Dataset items
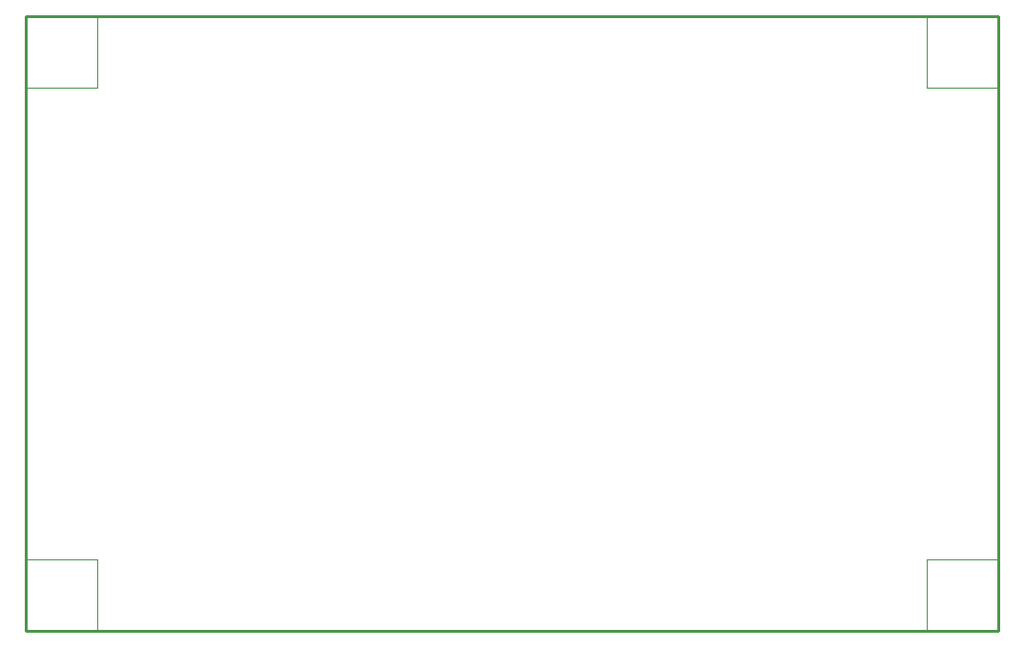
<source format=gm1>
G04 Layer_Color=16711935*
%FSLAX43Y43*%
%MOMM*%
G71*
G01*
G75*
%ADD19C,0.100*%
%ADD20C,0.254*%
D19*
X80010Y48260D02*
X86360D01*
X80010D02*
Y54610D01*
Y0D02*
Y6350D01*
X86360D01*
X0Y48260D02*
X6350D01*
Y54610D01*
Y0D02*
Y6350D01*
X0D02*
X6350D01*
X80010Y48260D02*
X86360D01*
X80010D02*
Y54610D01*
Y0D02*
Y6350D01*
X86360D01*
X0Y48260D02*
X6350D01*
Y54610D01*
Y0D02*
Y6350D01*
X0D02*
X6350D01*
D20*
X0Y54610D02*
X86360D01*
Y0D02*
Y54610D01*
X0Y0D02*
X86360D01*
X0D02*
Y54610D01*
X86360D01*
Y0D02*
Y54610D01*
X0Y0D02*
X86360D01*
X0D02*
Y54610D01*
M02*

</source>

ACTIVITY =>
With images left out, the data must be transcribed exactly.

TASK RESPONSE =>
<source format=gm1>
G04 Layer_Color=16711935*
%FSLAX43Y43*%
%MOMM*%
G71*
G01*
G75*
%ADD19C,0.100*%
%ADD20C,0.254*%
D19*
X80010Y48260D02*
X86360D01*
X80010D02*
Y54610D01*
Y0D02*
Y6350D01*
X86360D01*
X0Y48260D02*
X6350D01*
Y54610D01*
Y0D02*
Y6350D01*
X0D02*
X6350D01*
X80010Y48260D02*
X86360D01*
X80010D02*
Y54610D01*
Y0D02*
Y6350D01*
X86360D01*
X0Y48260D02*
X6350D01*
Y54610D01*
Y0D02*
Y6350D01*
X0D02*
X6350D01*
D20*
X0Y54610D02*
X86360D01*
Y0D02*
Y54610D01*
X0Y0D02*
X86360D01*
X0D02*
Y54610D01*
X86360D01*
Y0D02*
Y54610D01*
X0Y0D02*
X86360D01*
X0D02*
Y54610D01*
M02*

</source>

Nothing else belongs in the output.